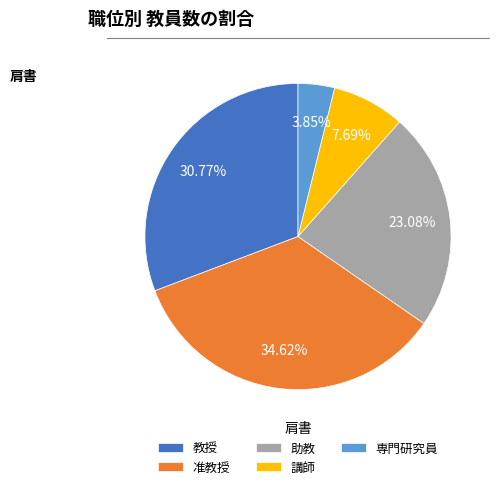

Count the number of slices in the pie.

5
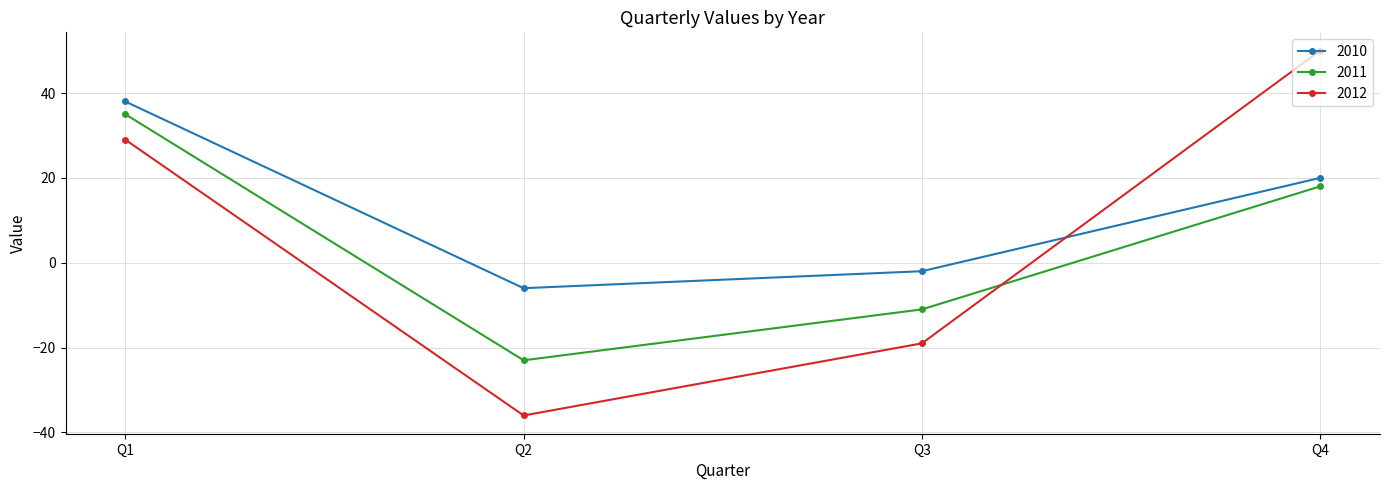

What is the difference between the 2012 values at Q3 and Q4?

69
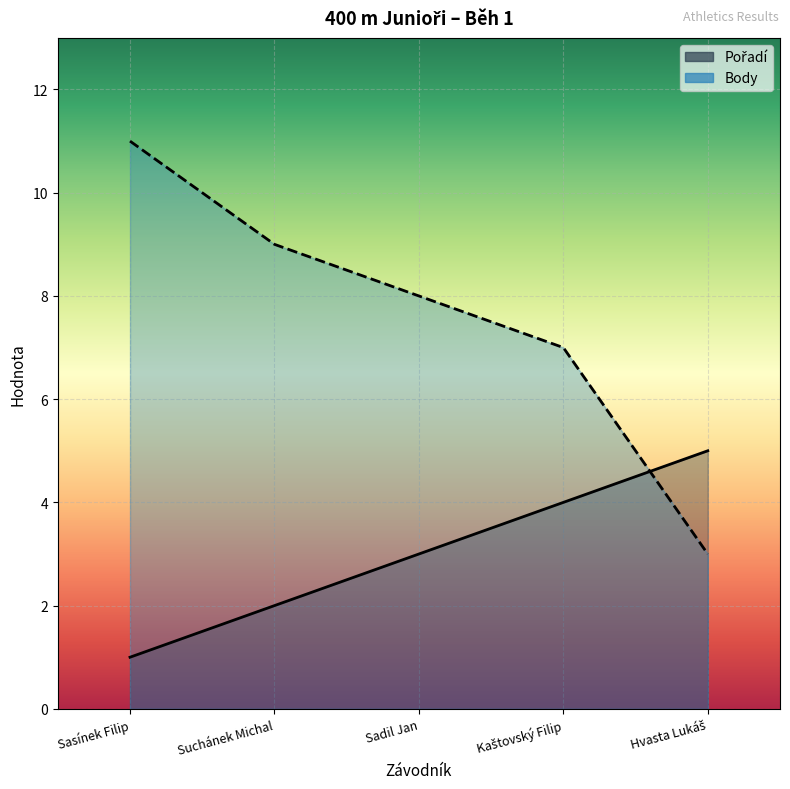

Which category has the highest value in the Pořadí series?

Hvasta Lukáš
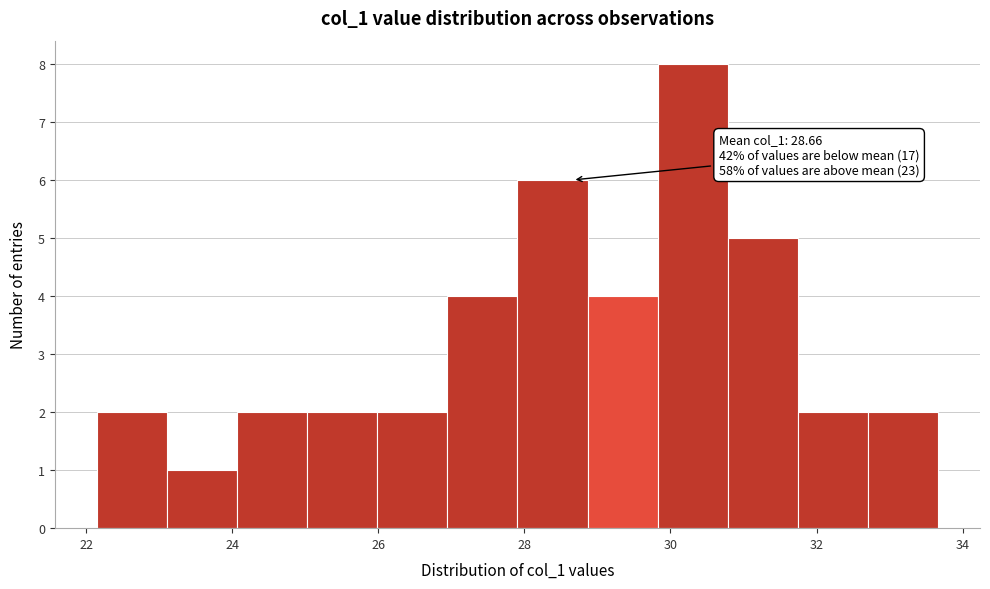

Which range on the x-axis has the tallest bar?

29.8 to 30.8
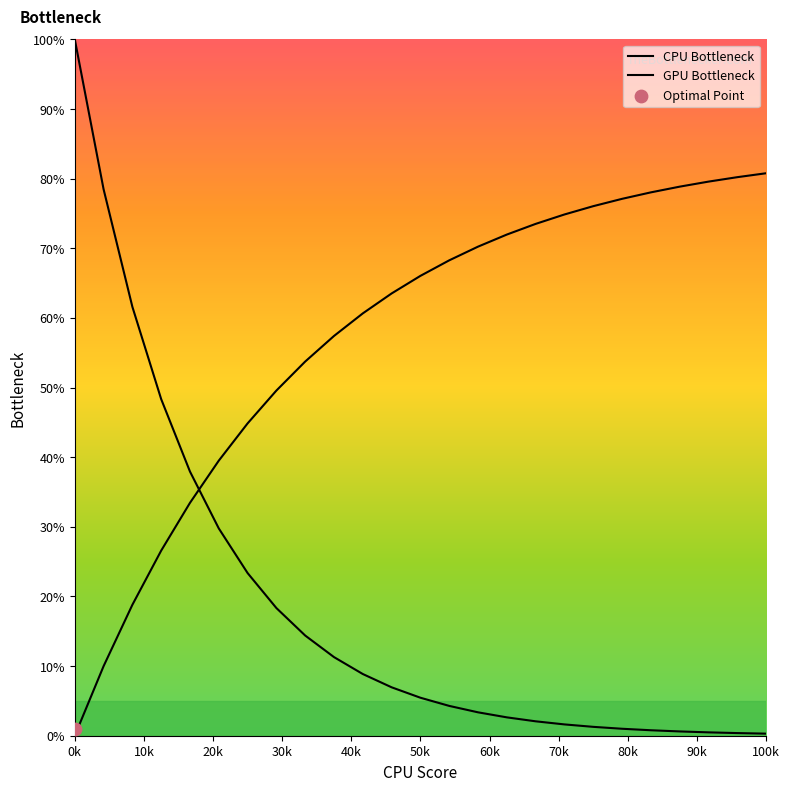

Which series contains the highest Y value?

CPU Bottleneck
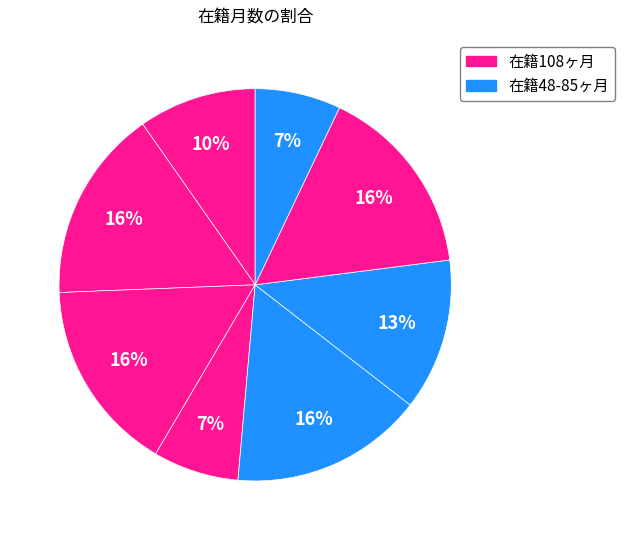

How many slices are in this pie chart?

8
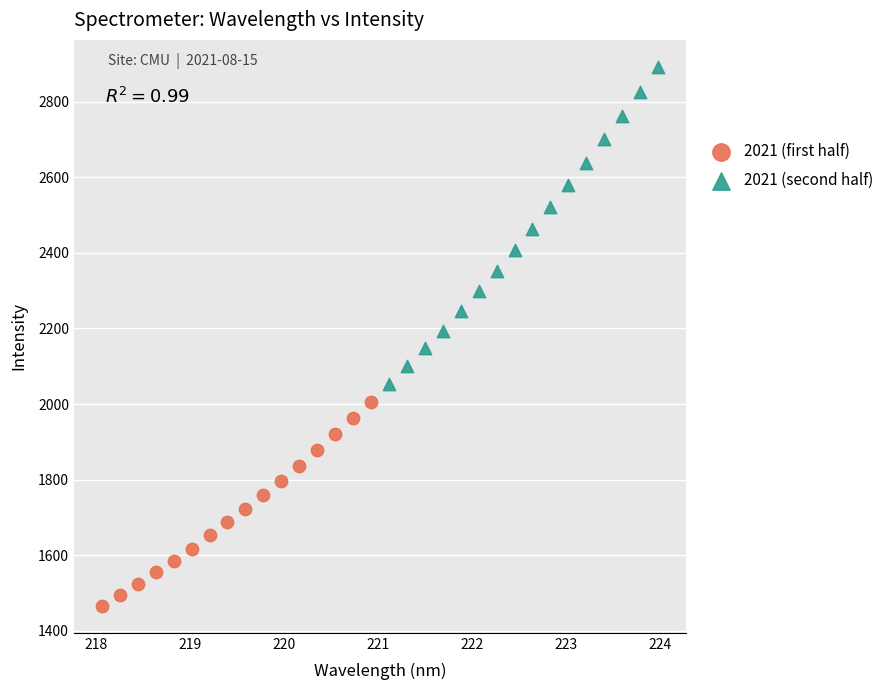

Which series reaches the minimum Y coordinate?

2021 (first half)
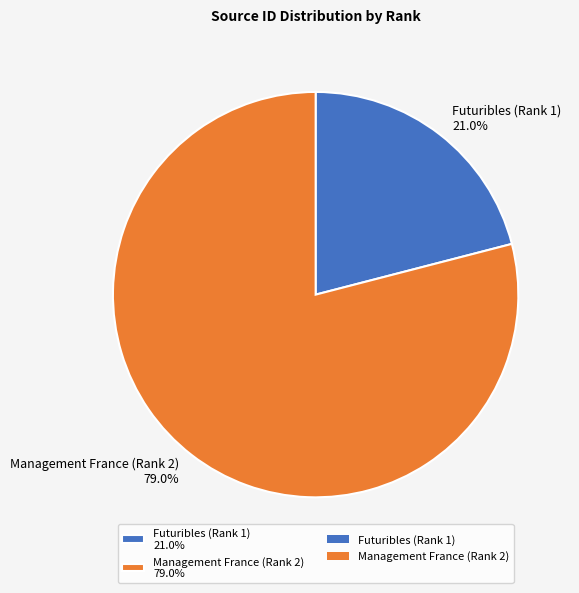

Between Futuribles (Rank 1) and Management France (Rank 2), which is larger?

Management France (Rank 2)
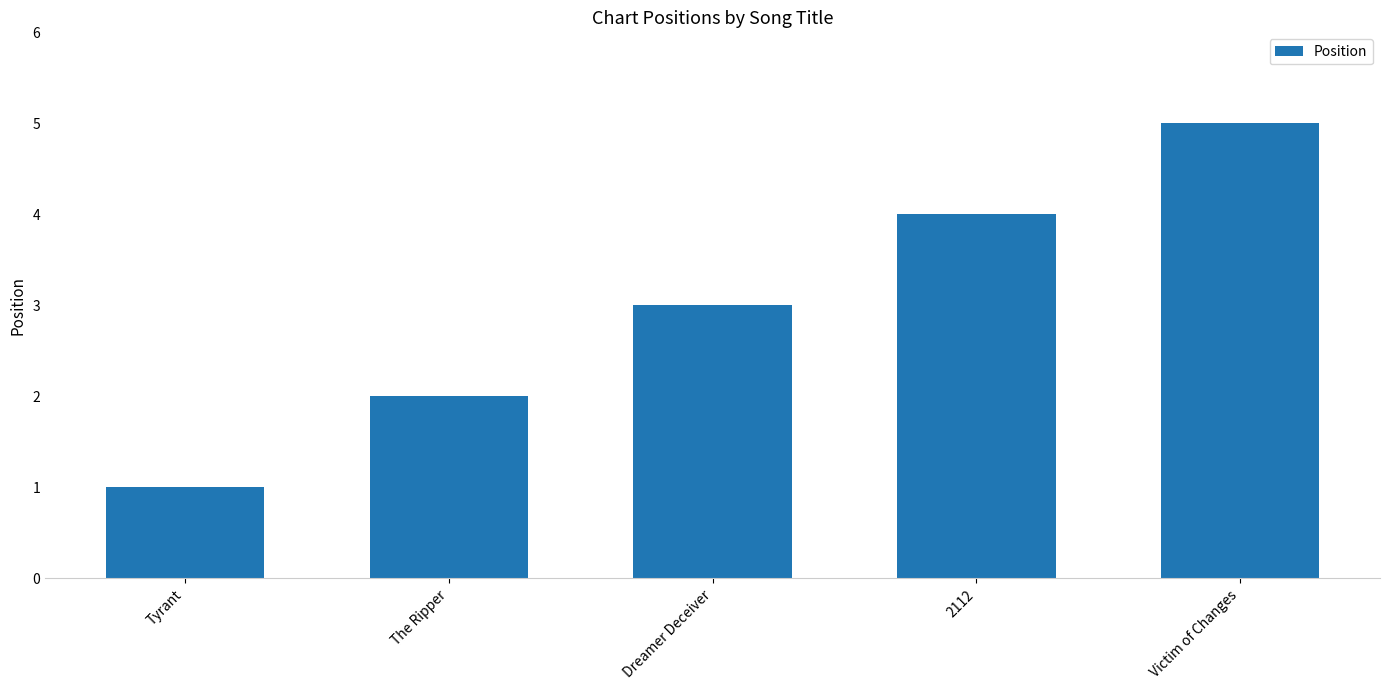

Count the values in the range 2 to 4.

3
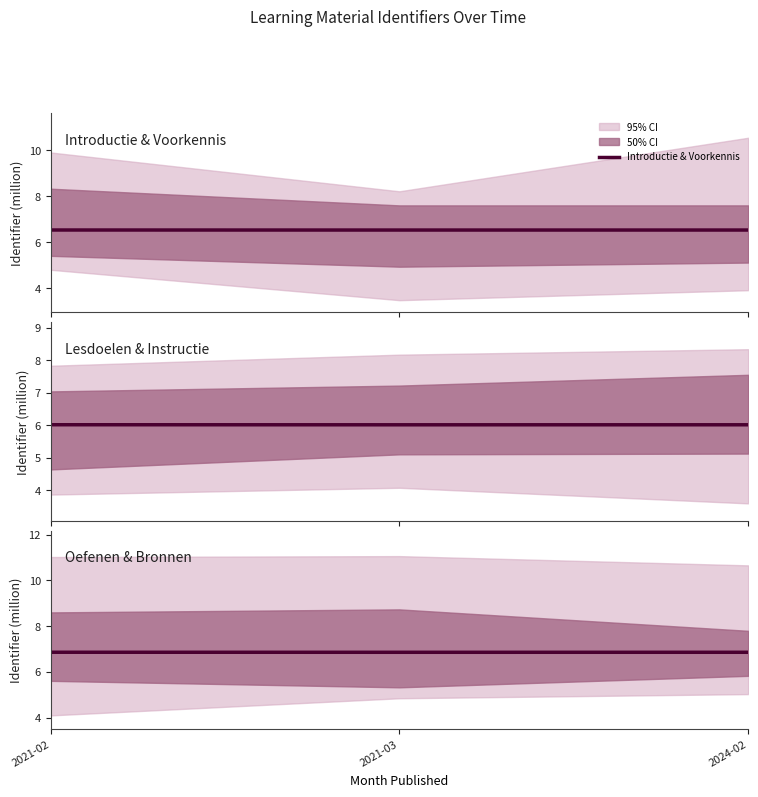

What is the label of the 3rd point from the left?

2024-02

What is needed = Count how many lines in the entries above contain the string "slices", treating uppercase and lowercase as different. Reply with the number only.

Response to the exercise = 2